“‘It was a purty sunrise. It ketched holt of the trees, it scattered red on the window-panes. The chickens was crowin’ and cacklin’ around. The dogs come out and give me a wet wallop on the back of my hand, or chased after me till I had to send them home. And the cats was sitting up on top of the fence-posts waiting for a friendly scratch on the back, and I did feel my life was wasted.
“‘So I hiked out of that to a hill I see in the distance to think things over, and they was more’n plenty. Shaking my head to myself and thinking of what I had lost, I happened to look at my watch and found out I had near lost my lunch, for one thing; so I did the turn back to town at a good, easy lope.
“‘Them young ladies that waited on the table took care of me in good shape. They called me “Grandpaw,” but it weren’t in no way sassy, and I give ’em a five-dollar gold-piece to get some of the green, blue, red and yeller flyabout things that gals like; and the men they was nice and polite to me, too, till, by and by, here comes a committee of five to wait on me, and explain I should oughter go back to jail.
“‘Again it looked as if I should have to subdue some trouble, but only a minute. I showed them that the finish of their jail was ineveetible, if they kept sticking a man in who was bound and determined to carry off a hunk of their jail every time he wanted to come out again; and, more’n that, would feel it his bounden duty to shoot, and would shoot, and, as a matter of fact, did shoot a hole through the hat of the most pushin’ of the crowd; and I simply says: “Instead of all this fuss and fiddle about nothing except them sentiments I wrote in your hotel-book, which seem to displease you, let us have a little treat.”

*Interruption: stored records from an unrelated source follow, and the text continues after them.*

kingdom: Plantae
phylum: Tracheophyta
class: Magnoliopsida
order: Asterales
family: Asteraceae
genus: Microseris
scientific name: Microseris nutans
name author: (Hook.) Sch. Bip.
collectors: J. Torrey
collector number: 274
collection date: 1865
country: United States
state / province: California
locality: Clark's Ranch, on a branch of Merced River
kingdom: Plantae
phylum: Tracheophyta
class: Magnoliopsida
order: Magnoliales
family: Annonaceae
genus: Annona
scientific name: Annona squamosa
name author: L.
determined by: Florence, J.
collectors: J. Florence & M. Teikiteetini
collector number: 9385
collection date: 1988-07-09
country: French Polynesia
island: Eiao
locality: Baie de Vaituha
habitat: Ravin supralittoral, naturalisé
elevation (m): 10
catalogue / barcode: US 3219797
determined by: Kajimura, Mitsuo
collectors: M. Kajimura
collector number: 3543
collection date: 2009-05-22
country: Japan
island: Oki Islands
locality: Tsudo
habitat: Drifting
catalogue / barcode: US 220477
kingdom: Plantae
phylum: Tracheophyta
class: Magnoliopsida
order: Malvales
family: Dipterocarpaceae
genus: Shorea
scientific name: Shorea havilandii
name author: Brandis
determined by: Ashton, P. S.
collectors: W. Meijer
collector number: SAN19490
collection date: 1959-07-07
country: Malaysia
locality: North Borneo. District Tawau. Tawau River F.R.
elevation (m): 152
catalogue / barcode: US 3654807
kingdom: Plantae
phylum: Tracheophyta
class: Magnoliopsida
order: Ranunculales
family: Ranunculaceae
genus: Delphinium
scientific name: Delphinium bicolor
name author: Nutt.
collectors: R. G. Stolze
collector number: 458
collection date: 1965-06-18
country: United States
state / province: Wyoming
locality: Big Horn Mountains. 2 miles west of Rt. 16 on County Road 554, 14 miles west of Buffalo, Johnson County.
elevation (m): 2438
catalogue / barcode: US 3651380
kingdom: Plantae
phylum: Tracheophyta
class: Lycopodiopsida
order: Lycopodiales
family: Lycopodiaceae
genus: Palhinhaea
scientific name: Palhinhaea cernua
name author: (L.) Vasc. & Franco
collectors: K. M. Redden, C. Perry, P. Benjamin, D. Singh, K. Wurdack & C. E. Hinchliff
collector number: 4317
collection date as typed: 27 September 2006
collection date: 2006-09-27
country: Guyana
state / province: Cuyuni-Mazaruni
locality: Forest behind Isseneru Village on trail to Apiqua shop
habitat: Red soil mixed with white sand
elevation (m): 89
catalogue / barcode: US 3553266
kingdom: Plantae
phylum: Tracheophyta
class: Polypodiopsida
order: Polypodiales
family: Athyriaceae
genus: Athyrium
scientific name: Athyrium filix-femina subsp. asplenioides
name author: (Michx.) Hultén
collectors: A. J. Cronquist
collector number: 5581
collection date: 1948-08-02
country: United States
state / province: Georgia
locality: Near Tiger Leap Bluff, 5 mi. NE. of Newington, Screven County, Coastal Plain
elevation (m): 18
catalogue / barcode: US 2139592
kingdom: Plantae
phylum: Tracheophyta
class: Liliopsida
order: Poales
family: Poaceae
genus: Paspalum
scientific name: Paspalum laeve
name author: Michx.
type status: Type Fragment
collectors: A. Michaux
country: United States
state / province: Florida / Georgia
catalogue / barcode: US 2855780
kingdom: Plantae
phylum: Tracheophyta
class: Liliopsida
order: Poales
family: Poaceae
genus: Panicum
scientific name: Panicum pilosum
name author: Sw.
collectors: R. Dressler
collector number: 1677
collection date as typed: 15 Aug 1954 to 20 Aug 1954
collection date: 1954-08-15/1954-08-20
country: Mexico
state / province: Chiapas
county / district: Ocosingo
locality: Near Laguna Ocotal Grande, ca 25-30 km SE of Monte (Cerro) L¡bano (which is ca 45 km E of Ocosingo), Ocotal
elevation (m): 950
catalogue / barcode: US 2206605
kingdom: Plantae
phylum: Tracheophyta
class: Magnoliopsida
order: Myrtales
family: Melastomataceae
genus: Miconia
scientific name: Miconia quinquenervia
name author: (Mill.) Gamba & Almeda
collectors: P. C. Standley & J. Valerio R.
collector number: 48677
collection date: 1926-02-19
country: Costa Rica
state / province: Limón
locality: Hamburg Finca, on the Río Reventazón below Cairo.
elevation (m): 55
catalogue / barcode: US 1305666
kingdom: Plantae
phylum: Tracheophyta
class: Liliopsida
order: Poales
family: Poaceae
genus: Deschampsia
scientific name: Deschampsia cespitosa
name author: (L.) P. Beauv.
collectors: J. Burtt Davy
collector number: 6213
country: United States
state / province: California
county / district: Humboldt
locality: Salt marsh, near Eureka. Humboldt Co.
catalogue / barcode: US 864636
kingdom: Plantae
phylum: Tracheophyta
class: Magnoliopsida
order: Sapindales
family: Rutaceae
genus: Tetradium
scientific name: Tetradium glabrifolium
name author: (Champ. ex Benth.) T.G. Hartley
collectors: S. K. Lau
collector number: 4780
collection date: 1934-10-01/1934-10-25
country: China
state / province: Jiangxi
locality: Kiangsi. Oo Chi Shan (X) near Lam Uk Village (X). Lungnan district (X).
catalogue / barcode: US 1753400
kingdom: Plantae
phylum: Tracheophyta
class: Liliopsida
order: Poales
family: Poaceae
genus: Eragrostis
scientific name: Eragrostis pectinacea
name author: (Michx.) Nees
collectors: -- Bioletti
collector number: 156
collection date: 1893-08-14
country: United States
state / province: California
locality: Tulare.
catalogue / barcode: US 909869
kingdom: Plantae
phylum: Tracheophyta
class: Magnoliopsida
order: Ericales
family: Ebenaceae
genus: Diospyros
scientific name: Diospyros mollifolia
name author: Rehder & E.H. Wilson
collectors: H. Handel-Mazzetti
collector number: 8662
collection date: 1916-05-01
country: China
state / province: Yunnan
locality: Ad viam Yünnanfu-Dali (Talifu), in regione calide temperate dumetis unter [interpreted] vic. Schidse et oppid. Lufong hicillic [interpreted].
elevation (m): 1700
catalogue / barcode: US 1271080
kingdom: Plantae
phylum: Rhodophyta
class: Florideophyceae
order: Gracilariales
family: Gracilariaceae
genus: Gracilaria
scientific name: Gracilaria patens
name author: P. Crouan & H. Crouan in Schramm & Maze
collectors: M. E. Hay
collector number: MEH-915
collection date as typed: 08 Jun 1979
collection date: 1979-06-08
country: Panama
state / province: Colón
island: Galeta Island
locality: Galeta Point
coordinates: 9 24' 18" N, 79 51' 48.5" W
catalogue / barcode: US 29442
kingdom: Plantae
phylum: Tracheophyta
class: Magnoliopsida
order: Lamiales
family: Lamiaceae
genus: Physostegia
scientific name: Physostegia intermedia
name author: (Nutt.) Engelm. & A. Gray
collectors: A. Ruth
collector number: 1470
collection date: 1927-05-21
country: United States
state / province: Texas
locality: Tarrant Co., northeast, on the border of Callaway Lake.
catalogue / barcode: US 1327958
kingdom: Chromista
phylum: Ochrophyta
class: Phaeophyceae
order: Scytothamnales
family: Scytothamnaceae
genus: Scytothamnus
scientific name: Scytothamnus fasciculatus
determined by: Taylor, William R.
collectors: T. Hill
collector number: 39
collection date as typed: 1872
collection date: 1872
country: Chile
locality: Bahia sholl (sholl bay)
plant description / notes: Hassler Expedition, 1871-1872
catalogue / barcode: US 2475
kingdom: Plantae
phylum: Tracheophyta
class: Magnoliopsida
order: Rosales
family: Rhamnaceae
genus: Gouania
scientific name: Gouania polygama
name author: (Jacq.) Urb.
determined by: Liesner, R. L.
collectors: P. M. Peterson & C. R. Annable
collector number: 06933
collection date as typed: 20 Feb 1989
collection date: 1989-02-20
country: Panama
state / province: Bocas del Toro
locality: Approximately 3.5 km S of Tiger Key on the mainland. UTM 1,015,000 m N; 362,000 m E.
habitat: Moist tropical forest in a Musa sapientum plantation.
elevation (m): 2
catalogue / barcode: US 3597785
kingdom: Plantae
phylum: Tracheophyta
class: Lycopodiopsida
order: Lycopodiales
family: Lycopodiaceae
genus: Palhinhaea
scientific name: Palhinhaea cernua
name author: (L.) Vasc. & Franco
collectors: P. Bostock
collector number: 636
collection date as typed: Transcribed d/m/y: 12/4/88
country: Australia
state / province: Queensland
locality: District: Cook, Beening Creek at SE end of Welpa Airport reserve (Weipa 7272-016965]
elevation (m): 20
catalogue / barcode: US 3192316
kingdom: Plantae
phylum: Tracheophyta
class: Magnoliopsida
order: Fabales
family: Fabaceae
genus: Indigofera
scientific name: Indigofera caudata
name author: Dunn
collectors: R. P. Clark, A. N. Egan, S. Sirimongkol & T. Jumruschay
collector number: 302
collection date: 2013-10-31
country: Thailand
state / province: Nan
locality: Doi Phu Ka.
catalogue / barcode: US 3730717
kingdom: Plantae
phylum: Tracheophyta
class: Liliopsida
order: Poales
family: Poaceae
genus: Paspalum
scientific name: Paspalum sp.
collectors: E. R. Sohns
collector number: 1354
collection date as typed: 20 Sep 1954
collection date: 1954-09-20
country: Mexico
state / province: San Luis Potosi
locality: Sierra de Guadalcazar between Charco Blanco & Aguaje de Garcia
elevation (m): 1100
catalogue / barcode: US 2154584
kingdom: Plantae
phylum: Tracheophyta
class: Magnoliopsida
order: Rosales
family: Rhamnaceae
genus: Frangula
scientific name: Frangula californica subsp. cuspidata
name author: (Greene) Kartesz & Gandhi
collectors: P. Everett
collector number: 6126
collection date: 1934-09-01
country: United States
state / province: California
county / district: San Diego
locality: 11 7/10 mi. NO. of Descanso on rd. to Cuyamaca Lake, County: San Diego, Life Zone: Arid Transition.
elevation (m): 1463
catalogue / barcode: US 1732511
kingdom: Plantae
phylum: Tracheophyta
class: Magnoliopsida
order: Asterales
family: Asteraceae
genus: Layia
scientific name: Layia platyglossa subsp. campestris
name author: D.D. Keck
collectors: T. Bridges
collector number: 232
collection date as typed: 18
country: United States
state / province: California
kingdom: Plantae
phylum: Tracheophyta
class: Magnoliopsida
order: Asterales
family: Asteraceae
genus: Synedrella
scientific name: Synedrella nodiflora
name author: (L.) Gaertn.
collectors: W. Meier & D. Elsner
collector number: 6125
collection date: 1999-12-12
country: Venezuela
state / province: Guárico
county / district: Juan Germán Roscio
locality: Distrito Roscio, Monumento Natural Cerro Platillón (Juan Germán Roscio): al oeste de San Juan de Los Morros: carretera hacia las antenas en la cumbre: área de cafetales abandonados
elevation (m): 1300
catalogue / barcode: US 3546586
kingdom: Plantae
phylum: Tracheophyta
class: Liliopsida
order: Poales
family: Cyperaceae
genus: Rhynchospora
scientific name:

“‘It is no use talking, there is plenty of good in everybody. We had that little treat, and they found out who I was, and, by-and-by, one feller says: “We have got you noosed as an inhabitant of this here town. Don’t you try to break away, but remember you have got your picket-pin in your own hands. Turn yourself loose, and please us all the more.” So that day was right pleasant and cheerful.
“‘The town paper come out with a notice that the eminent citizen, “Long John,” alias “Texas Brown,” alias “Whipsaw Brown,” alias “Johnny-on-the-seven-spot Brown,” had been overtaken by the town of Abraham Lincoln, and that for the present the map of said town contained him as its most important business center.
“‘The shops all shut up, and that town and me had a fly through space together that the citizens won’t forget for several weeks. But when I woke next morning, I says to myself: “This looks like the same old thing, whilst I came here hunting for peaceful domestic joys.”
“‘So I got up in the cool of the morning with scarcely a pain in my head, and sails out to more retiring districts.
“‘I saw before me the nicest little house you ever did see. There was all kinds of posies in front of it; its fence was as shiny as a set of false teeth; the grass was cut short and tidy. It weren’t painted too many colors. In fact, it was just right, and feelin’ poetic, I said aloud: “O happiness, here’s where thou hast planted thy stakes. Inside this small claim, with all its tips, spurs, angles and variations, there sure runs a pasture of high-grade, free millin’”—but I got no further, for from out that shell that looked so good to me there come a yell like as if a mounting-lion had switched his tail into a wolf-trap. A sound of breaking furniture come to my ears. Also, something as if a man was cussin’ from the very inside of his heart outward, and I gathered that a lady was either being beat by her husband, or else was beating her husband. Of course, in the former case, I was bound to interfere, not knowin’ the rules of married life.
“‘I waved my right foot in the air and slipped the door off its hinges, and there appeared before me sich a scene as I never would suppose could appear before anybody in a house with posies in front of it, and vines crawling over it, and sich nice, clean winders.